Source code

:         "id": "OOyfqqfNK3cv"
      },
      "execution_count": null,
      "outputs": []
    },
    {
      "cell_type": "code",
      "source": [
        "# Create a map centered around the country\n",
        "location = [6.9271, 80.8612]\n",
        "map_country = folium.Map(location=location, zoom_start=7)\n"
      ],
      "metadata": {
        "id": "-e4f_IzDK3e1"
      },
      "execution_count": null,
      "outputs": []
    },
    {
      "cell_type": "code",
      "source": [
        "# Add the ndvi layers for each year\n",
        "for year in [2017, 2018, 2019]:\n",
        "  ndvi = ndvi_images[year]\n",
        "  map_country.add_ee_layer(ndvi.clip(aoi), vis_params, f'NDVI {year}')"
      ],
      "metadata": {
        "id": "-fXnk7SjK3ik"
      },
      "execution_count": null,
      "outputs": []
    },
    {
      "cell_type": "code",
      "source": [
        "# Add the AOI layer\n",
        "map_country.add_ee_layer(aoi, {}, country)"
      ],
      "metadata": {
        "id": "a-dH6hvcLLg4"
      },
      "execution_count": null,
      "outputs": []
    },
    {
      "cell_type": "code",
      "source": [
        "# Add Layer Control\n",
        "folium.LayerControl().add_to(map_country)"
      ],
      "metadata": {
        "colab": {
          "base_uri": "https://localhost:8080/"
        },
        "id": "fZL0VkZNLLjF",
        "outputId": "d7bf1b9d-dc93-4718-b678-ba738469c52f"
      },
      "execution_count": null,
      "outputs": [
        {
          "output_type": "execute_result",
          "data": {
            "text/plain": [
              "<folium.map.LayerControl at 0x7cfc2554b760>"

■ ■ ■ ■

• What is needed:
Return each line exactly, beginning at the start of the material above and ending at the line that includes "Add the AOI", with both of those kept.

• Answer below:
Source code

:         "id": "OOyfqqfNK3cv"
      },
      "execution_count": null,
      "outputs": []
    },
    {
      "cell_type": "code",
      "source": [
        "# Create a map centered around the country\n",
        "location = [6.9271, 80.8612]\n",
        "map_country = folium.Map(location=location, zoom_start=7)\n"
      ],
      "metadata": {
        "id": "-e4f_IzDK3e1"
      },
      "execution_count": null,
      "outputs": []
    },
    {
      "cell_type": "code",
      "source": [
        "# Add the ndvi layers for each year\n",
        "for year in [2017, 2018, 2019]:\n",
        "  ndvi = ndvi_images[year]\n",
        "  map_country.add_ee_layer(ndvi.clip(aoi), vis_params, f'NDVI {year}')"
      ],
      "metadata": {
        "id": "-fXnk7SjK3ik"
      },
      "execution_count": null,
      "outputs": []
    },
    {
      "cell_type": "code",
      "source": [
        "# Add the AOI layer\n",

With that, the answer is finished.